WHAT YOU HAVE TO DO
Where a line holds the word "even", count it, then give only the total for the entries below.

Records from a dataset
╭──
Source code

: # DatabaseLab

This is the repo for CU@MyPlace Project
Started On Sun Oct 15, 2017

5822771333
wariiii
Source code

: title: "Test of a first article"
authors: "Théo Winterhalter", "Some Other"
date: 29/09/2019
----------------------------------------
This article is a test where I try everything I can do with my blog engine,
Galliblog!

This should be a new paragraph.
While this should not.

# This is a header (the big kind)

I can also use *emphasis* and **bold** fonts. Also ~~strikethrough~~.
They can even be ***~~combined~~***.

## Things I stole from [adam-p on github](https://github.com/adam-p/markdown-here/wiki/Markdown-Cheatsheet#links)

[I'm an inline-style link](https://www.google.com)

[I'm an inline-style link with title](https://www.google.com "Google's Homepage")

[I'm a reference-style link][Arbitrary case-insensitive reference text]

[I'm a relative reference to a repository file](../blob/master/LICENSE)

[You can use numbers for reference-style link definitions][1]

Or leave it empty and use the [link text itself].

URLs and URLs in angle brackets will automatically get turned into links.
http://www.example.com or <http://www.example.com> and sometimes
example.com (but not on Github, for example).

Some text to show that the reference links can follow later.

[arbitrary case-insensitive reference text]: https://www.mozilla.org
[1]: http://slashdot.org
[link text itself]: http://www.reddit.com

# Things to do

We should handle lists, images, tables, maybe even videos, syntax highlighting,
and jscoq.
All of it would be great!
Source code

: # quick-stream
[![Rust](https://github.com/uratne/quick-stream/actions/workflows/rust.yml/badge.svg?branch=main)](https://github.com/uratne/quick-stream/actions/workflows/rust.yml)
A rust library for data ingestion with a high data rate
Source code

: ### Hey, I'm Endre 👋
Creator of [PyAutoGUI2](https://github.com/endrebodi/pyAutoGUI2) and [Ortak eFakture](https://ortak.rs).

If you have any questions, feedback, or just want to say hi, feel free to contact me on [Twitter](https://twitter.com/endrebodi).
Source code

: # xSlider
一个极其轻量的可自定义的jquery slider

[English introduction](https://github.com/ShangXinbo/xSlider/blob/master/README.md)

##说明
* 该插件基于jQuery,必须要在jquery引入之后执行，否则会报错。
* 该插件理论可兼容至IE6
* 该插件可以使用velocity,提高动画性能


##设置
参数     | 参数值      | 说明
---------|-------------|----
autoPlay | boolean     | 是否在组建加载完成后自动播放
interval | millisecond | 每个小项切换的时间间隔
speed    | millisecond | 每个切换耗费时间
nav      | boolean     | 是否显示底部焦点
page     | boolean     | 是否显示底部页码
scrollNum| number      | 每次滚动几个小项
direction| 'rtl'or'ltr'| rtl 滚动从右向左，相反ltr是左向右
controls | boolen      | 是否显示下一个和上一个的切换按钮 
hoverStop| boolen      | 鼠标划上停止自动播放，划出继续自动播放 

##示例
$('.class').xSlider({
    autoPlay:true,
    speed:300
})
╰──
ANSWER BOX
2